Era affollata la chiesa della Pace in città venerdì scorso per una meditazione quaresimale guidata da fratel Sabino Chialà, priore da poco più di un anno della comunità monastica di Bose. Molti i capi scout presenti, invitati dalle loro Zone di attività e dall’associazione degli Amici della Fondazione San Giorgio, organizzatrice dell’evento. Ma tanti erano anche i bresciani non legati al mondo scautistico venuti a sentire una parola illuminante sul tema della “Comunità e servizio”: un abbinamento declinabile da parte del cristiano, com’è evidente, in ambiti diversi della vita di relazione civile ed ecclesiale. Perciò il punto di partenza del relatore ha riguardato proprio la comunità credente che cammina sulle orme di Cristo, non in forma individualisticamente isolata, ma insieme agli altri uomini. Una comunità che svolge un tipo di servizio che trova senso perché è basato su ciò che Gesù ha fatto in noi e per noi.

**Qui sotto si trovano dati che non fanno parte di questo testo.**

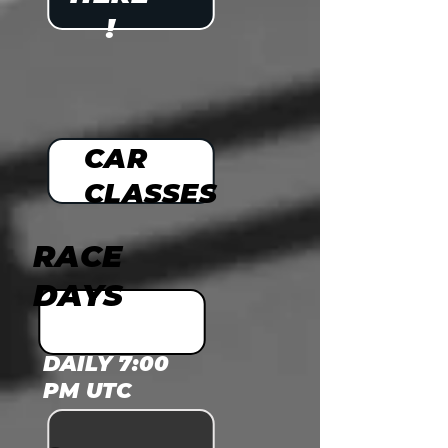
!
CAR
CLASSES
RACE
DAYS
DAILY 7:00
PM UTC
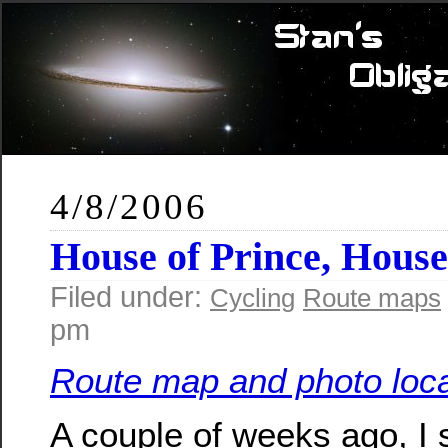
4/8/2006
House of Prince, Hous
Filed under:
Cycling
Route maps
pm
Route map and photo loca
A couple of weeks ago, I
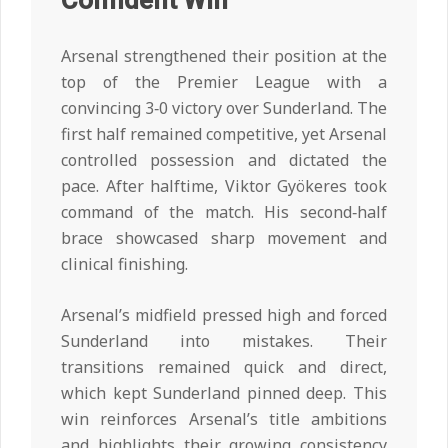
Confident Win
Arsenal strengthened their position at the
top of the Premier League with a
convincing 3‑0 victory over Sunderland. The
first half remained competitive, yet Arsenal
controlled possession and dictated the
pace. After halftime, Viktor Gyökeres took
command of the match. His second‑half
brace showcased sharp movement and
clinical finishing.
Arsenal’s midfield pressed high and forced
Sunderland into mistakes. Their
transitions remained quick and direct,
which kept Sunderland pinned deep. This
win reinforces Arsenal’s title ambitions
and highlights their growing consistency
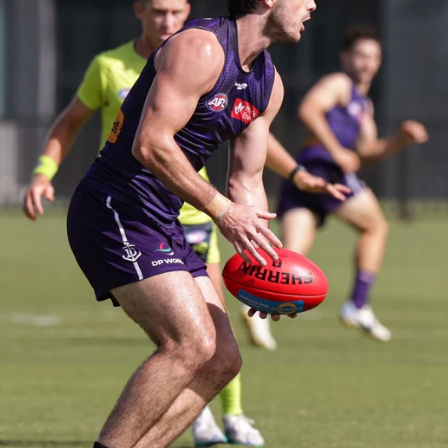
235
AFL 2026 Round 20 - Fremantle v
West Coast
AFL 2026 Round 20 - Fremantle v West Coast
AFL
179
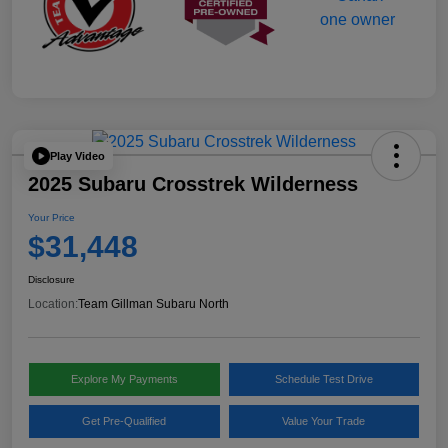
Play Video
2025 Subaru Crosstrek Wilderness
Your Price
$31,448
Disclosure
Location:
Team Gillman Subaru North
Explore My Payments
Schedule Test Drive
Get Pre-Qualified
Value Your Trade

Gli assistenti ecclesiastici delle due Zone scautistiche Brescia e Sebino della diocesi, rispettivamente don Roberto Ferrari e don Lorenzo Bacchetta, hanno avviato l’assemblea dei presenti alla meditazione oggetto della serata, che ruotava intorno alla lettura della lavanda dei piedi tratta dal vangelo di Giovanni, supportata dal commento di Origene relativo proprio ad alcuni versetti della pericope giovannea.

La riflessione del priore di Bose è stata certamente densa e profonda, ma ha saputo insieme cogliere l’attenzione del pubblico e stimolarne la condivisione. Essa ha delineato il servizio cristiano come durevole nel tempo, all’insegna della fedeltà: nel caso dell’esercizio dell’autorità, che può esplicarsi a diversi livelli e in differenti campi, è proprio la dimensione del servizio a essere la manifestazione della sua autenticità. Tuttavia il servizio cristiano può incontrare, come è avvenuto nella vita terrena di Gesù, l’incomprensione da parte degli interlocutori, almeno nell’immediato, compreso il rischio della solitudine che ne deriva per chi lo propone: la fede non annulla le difficoltà come questa, ma le mette nelle mani di Dio, trovando in questo affidamento una risorsa fondamentale al nostro agire.

Nei confronti del prossimo, il gesto della lavanda dei piedi assume il significato di permettere ai discepoli di poter continuare a camminare, di avere cioè la possibilità di riprendere il cammino interrotto: è il gesto di un vero maestro, ha commentato Sabino. Un esempio per noi viene proprio dalle parole del quarto Vangelo dopo la lavanda, nelle quali Gesù invita i discepoli a fare altrettanto, ma non a lui stesso, bensì agli uomini che ne sono i veri destinatari, sia reciprocamente tra di loro sia verso gli altri. Perciò non è una sollecitazione che indirizza a un’imitazione pedissequa del gesto di Gesù, ma un invito a rifondarlo da parte nostra nella creatività, a reinventarlo nelle forme che la realtà consente.

Il gesto di servizio, che consiste in atti decisi di spoliazione di sé e di abbassamento al livello del prossimo, è liberatorio per chi lo pratica, ridà speranza per il futuro ma dà vita già al presente: infatti nel brano di Giovanni leggiamo che “sapendo queste cose, siete beati se le mettete in pratica”. Permette dunque di raggiungere una forma di beatitudine nell’immediato, al presente, come un dono a noi subito elargito; tutto ciò che doniamo è guadagno, e l’ultimo esito del dono è la pienezza di vita per chi lo compie. Perciò tale forma di servizio richiede un coinvolgimento profondo della persona, la quale trova forza del suo agire sia dall’umanità che sta servendo, sia dalla relazione col Padre. Anzi, il servizio dà consapevolezza di tale relazione, una consapevolezza che non solo non sottrae nulla alla nostra umanità, ma anzi è capace di accrescerla: ci rende più pienamente uomini e donne e insieme porta i segni del Vangelo.